Muriel Hutchinson, Nar Nar Goon
Fair day’s casual
Years ago, there was a responsibility for employers to offer for a fair day’s work, a fair day’s pay. Unions, more than the government, held them to that tenet. Given that the government wants even more flexibility so that employers can make more profit, the workers will be the ones who will be asked to do more for less under even more casualised work arrangements where few entitlements will be on offer.
Greg Tuck, Warragul
Let us breathe easier
Bayside City Council’s bold move to ban the burning of solid fuels for backyard fires and outdoor cooking deserves full support (‘‘Council grilled over barbie ban’’, 16/8). I don’t doubt that a ban on backyard pizza ovens will cause distress to the Boccis and others, but it is wrong to frame this argument in such a way as to suggest that the smoke from pizza ovens affects only a next-door neighbour and not the wider neighbourhood, and that it is only ‘‘unreasonable’’ people with respiratory issues who have a problem. There is no getting away from the fact that everyone who breathes in smoke, whether from outdoor wood fire ovens or cigarettes, is affected. Simply encouraging users of barbecues and fire pits to consider the respiratory issues of neighbours is not enough.
Karina Kanepe, Northcote
If ever there was a case for a whistleblower to be applauded (not prosecuted), it must be Witness K and lawyer Bernard Collaery (‘‘Weak grounds for secrecy of Bernard Collaery trial’’, 14/8). History also demands that the full disclosure of Australia’s grubby dealings in the betrayal of Timor-Leste should be publicly exposed, including identification of those responsible.
David Allan, Blairgowrie
I noticed Google has included an alert on their search page from Melanie Silva (Google Australia) telling ‘‘Aussies’’ how new regulations governing the use of news content (‘‘Google slams new code, claims users’ data under threat from big publishers’’, 17/8) will skew their search results and provide end-user data to news companies. Sorry, Google, us ‘‘Aussies’’ are not fooled by your unwillingness to pay for material you have been lifting for free and profiting from. And given your practices with my data, who are you to lecture us on how it is used? Fix your algorithms and business practices if our results are going to be biased. Just as Google expects to be paid for its intellectual property, they should start paying for journalism that enhances their products.
Tim Sharkey, Kew
AND ANOTHER THING …
I can’t decide which documentary to watch tonight. Groundhog Day or Contagion?
Don Phillips, Fitzroy
In the 10th round of a prize boxing fight, you don’t spend time examining why you suffered a hard punch in round two.

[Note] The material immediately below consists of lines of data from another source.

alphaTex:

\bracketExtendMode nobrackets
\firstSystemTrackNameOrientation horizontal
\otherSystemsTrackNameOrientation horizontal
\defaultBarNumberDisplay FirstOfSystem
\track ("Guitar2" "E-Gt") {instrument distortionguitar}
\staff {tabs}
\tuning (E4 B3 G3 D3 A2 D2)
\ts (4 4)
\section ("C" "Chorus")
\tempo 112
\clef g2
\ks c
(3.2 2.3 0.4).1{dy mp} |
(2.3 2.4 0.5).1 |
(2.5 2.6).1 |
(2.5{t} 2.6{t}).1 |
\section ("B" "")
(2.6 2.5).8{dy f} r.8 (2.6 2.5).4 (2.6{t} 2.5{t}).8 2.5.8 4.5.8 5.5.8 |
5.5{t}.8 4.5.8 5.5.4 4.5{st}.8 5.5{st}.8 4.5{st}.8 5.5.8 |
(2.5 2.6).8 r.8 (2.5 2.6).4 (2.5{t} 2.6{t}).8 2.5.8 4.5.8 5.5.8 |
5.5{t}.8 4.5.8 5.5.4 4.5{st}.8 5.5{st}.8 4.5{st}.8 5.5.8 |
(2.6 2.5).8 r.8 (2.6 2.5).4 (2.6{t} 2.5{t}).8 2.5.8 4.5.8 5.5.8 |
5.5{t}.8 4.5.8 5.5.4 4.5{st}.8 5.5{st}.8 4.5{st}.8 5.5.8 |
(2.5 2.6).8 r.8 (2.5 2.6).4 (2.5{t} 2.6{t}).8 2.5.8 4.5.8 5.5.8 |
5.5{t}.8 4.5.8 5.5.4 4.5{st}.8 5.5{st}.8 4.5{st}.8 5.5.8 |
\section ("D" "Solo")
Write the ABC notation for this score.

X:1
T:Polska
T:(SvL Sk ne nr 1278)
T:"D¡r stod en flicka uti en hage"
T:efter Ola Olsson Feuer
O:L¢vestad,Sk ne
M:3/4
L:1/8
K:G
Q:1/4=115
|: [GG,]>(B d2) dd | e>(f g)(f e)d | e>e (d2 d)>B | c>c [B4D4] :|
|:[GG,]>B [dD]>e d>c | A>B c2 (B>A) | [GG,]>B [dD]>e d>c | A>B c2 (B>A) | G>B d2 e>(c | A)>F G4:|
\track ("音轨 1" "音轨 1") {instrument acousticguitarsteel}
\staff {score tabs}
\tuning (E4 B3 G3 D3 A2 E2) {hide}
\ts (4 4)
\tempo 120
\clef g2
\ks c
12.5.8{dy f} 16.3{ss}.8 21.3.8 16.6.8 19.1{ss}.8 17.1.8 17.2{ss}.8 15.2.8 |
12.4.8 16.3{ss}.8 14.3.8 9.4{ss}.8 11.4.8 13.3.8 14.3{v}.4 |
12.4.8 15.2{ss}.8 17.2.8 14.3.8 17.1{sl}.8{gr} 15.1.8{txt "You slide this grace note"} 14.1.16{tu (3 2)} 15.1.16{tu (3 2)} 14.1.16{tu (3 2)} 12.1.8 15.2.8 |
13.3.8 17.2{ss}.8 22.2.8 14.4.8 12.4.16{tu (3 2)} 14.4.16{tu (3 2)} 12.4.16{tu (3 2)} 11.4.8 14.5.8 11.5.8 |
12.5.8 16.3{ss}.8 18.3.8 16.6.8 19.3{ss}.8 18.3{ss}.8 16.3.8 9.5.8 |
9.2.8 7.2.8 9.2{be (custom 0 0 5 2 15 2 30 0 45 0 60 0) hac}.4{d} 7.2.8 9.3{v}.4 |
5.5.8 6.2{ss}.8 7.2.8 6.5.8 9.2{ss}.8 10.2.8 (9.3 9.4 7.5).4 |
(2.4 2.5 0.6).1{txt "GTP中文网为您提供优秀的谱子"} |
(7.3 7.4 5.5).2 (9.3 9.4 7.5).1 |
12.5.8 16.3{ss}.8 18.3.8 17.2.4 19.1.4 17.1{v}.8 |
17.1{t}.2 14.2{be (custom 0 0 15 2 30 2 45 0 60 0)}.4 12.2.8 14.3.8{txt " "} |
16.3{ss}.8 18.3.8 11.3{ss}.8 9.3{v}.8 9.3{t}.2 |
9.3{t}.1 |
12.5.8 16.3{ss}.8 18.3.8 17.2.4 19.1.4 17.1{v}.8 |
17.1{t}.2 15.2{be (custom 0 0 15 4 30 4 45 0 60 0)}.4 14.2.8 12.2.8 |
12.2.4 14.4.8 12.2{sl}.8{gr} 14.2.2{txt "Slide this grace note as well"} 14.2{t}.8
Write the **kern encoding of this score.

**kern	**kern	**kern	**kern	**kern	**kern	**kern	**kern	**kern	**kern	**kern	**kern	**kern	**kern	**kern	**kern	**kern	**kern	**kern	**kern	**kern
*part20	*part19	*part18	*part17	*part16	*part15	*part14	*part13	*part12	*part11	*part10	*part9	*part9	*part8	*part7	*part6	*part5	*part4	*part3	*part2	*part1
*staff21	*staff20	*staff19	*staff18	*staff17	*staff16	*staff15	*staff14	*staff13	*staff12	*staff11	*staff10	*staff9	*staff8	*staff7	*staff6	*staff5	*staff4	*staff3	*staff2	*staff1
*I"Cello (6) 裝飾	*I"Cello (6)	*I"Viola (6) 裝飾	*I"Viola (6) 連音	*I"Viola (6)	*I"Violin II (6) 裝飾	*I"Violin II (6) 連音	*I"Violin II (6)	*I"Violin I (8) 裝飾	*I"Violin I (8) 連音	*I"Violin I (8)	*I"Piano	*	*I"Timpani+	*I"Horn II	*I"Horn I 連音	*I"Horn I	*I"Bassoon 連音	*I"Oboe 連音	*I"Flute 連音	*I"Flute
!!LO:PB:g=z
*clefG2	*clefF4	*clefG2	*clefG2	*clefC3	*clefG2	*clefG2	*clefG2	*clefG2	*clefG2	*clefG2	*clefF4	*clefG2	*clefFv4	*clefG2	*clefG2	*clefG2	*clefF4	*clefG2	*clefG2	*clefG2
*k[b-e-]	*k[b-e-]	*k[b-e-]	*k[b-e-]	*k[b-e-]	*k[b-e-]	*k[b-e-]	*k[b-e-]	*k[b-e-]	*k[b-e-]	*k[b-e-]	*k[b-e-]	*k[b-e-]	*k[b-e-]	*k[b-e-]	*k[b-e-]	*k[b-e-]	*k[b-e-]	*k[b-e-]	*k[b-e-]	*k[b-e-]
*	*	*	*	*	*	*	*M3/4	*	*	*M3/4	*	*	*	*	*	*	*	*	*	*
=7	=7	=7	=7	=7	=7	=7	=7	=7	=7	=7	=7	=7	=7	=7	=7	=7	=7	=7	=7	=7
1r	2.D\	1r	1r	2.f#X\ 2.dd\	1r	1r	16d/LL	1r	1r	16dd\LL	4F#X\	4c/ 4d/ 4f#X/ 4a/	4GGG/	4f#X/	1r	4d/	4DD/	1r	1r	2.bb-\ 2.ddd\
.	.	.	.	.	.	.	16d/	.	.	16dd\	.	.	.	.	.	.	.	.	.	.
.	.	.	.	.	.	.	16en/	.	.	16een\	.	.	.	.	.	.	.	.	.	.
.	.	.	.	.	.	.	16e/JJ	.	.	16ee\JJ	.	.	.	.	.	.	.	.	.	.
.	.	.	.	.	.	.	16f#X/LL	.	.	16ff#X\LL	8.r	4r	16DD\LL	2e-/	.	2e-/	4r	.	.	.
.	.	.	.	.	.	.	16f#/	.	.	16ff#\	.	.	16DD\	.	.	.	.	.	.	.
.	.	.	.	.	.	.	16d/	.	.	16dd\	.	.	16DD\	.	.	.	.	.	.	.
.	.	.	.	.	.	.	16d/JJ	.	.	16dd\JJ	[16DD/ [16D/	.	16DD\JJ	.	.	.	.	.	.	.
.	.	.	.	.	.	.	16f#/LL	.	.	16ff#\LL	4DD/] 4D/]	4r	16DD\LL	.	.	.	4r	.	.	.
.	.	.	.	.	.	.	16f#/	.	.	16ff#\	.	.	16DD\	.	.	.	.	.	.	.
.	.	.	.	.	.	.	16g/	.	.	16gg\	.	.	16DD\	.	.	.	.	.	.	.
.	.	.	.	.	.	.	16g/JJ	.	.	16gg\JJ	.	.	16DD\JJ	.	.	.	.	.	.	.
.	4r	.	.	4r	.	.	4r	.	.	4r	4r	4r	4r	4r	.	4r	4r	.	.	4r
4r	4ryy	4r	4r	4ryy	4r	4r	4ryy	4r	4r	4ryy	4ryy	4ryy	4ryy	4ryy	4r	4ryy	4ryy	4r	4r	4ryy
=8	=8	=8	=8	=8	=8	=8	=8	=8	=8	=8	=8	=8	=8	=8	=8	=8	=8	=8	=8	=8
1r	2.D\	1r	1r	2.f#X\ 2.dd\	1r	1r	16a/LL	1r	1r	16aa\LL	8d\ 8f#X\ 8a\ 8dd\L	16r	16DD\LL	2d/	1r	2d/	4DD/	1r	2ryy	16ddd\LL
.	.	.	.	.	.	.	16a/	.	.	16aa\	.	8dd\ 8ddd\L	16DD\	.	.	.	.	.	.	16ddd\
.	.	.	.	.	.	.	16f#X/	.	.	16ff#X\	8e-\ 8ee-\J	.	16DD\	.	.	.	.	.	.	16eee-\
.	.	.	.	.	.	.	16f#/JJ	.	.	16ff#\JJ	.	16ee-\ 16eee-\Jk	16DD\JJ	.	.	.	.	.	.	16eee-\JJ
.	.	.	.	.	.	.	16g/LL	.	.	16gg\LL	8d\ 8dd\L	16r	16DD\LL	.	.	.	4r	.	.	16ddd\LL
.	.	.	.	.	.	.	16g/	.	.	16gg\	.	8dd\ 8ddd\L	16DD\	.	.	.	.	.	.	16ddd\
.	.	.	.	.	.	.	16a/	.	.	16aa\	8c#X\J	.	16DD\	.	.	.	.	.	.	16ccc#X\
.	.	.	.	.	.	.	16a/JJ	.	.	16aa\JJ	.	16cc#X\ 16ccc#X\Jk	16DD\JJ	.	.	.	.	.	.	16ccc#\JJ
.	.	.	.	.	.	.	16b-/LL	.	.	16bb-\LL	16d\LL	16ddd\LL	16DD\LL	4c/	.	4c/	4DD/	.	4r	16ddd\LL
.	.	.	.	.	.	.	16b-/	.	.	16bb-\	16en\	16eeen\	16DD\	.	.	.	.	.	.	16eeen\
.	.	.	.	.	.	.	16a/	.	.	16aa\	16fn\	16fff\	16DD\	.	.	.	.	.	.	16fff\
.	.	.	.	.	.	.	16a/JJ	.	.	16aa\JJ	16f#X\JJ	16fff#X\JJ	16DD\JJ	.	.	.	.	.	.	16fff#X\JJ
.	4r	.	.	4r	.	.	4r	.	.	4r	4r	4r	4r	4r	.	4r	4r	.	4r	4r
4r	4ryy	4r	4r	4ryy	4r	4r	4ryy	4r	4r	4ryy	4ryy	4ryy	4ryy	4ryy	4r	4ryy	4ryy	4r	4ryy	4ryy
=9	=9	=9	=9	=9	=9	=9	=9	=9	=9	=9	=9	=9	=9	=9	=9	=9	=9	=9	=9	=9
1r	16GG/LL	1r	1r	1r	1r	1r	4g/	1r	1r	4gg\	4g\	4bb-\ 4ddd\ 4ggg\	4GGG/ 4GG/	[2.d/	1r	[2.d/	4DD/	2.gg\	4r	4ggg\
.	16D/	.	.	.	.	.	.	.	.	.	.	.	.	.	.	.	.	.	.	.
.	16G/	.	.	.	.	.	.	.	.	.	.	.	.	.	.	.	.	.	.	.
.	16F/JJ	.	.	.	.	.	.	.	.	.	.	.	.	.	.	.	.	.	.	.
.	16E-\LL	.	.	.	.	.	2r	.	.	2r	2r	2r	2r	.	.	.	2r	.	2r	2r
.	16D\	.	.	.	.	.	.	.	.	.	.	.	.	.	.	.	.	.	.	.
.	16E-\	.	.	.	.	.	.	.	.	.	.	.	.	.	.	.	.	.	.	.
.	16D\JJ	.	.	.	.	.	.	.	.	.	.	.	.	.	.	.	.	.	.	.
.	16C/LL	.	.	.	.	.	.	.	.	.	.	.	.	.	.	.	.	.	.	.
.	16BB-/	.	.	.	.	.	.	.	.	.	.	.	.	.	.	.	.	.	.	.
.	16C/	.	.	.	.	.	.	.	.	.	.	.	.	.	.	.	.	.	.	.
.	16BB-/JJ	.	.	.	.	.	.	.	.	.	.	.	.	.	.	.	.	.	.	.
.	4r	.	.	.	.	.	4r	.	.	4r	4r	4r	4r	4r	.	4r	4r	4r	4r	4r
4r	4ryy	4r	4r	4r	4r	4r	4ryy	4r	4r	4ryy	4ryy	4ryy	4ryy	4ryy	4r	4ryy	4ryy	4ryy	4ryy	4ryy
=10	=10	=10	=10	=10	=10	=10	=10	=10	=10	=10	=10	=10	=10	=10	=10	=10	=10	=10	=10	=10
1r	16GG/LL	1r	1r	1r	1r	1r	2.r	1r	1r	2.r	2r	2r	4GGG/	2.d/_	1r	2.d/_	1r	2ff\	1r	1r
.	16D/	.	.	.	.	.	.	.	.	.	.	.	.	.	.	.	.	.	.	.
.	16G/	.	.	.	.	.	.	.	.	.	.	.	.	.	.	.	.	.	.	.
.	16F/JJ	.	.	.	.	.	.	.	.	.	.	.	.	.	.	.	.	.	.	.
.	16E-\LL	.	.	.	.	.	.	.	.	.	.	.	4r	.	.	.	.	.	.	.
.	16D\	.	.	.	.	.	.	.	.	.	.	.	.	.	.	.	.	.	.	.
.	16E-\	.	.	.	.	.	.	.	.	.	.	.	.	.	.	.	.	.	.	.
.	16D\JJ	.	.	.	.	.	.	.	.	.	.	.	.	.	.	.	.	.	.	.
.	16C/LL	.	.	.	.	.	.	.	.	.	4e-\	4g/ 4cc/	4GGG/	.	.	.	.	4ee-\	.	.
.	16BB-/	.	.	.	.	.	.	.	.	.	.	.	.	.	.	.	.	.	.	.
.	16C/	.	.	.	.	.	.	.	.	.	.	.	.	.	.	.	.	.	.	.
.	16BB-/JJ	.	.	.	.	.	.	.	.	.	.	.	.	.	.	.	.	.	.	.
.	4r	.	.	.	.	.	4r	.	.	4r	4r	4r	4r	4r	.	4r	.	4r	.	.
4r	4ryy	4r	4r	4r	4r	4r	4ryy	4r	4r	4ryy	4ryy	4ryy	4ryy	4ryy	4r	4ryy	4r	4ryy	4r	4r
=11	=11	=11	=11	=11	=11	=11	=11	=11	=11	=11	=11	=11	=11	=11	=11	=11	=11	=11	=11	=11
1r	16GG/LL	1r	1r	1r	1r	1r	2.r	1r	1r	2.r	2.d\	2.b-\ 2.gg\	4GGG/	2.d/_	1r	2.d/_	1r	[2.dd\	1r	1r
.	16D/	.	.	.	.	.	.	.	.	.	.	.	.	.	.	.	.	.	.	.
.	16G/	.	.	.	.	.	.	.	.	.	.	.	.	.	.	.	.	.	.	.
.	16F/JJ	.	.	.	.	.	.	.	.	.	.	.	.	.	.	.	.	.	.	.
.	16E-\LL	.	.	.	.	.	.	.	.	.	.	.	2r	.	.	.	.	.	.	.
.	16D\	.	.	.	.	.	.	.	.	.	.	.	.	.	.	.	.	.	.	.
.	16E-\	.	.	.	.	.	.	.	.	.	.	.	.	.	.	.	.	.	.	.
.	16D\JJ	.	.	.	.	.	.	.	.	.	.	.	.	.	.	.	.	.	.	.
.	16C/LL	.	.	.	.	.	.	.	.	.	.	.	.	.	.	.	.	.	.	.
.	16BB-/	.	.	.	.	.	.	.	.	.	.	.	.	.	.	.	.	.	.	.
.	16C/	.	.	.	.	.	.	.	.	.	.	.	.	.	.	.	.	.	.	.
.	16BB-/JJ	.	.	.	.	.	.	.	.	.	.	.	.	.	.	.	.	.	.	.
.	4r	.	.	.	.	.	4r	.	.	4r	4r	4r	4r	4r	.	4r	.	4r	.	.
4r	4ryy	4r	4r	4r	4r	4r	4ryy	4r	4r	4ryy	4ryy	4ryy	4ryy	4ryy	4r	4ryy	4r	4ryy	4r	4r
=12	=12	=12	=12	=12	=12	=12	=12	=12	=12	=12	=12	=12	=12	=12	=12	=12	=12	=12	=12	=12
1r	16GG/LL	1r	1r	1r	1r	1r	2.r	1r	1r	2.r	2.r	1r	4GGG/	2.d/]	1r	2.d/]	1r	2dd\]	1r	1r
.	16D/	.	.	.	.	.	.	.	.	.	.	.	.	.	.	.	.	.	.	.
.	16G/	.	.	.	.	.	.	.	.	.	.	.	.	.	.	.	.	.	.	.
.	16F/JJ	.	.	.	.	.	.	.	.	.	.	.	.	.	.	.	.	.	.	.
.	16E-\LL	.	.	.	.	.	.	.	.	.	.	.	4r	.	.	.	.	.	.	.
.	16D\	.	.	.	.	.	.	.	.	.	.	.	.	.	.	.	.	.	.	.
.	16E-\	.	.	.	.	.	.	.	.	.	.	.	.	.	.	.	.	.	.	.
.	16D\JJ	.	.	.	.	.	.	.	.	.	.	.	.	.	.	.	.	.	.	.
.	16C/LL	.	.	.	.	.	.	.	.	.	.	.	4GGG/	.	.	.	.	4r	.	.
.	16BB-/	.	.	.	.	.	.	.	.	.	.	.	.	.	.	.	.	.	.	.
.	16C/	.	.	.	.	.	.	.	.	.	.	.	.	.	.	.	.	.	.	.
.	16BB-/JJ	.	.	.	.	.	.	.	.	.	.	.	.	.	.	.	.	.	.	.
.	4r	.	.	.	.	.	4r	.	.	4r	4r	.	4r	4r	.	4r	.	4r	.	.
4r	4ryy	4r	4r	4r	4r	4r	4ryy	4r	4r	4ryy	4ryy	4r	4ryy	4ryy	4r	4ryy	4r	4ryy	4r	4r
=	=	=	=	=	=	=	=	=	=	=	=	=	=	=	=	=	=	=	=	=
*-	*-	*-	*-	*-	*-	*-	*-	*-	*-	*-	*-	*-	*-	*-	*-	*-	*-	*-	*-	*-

Malcolm Cameron, Camberwell
Along with Black Lives Matter, it’s time our decision makers understood that Aged Care Matters too.
Ian Maddison, Parkdale
Andrew Trembath (Letters, 17/8), what an excellent reform agenda. With the Morrison government in power, watch out for flying pigs before any of this happens.
Barbara Marsh, Kew
To achieve nefarious ends, ‘‘undermining’’ is de rigueur – Trump and US Postal service; Coalition and super payouts, supporting gas not renewables and cutting ABC funding.
Greg Curtin, Blackburn South
What doesn’t Michael O’Brien understand about the term ‘‘independent inquiry’’?
Les Aisen, Elsternwick
The federal Treasurer has announced the cutting of red tape for tradesmen. It worked so well in aged care.
Graeme Henderson, Bullengarook
Why bother investigating branch stacking in a Victorian political party? I thought it was compulsory.
Murray Horne, Cressy
The Liberals accused of branch stacking. Who’d have believed it? Will there be as much outrage and scrutiny now the shoe is on the other foot?
Judith Dunn, Bentleigh East
Thank you Michael Leunig (17/8). You made me laugh out loud.
Janet O’Dell, Briar Hill
My grandad’s legacy to me after weathering Gallipoli, the Western Front, being shot, dysentery, and a subsequent World War, was, ‘‘never lose your sense of humour’’. Leunig’s message carries the same sentiment.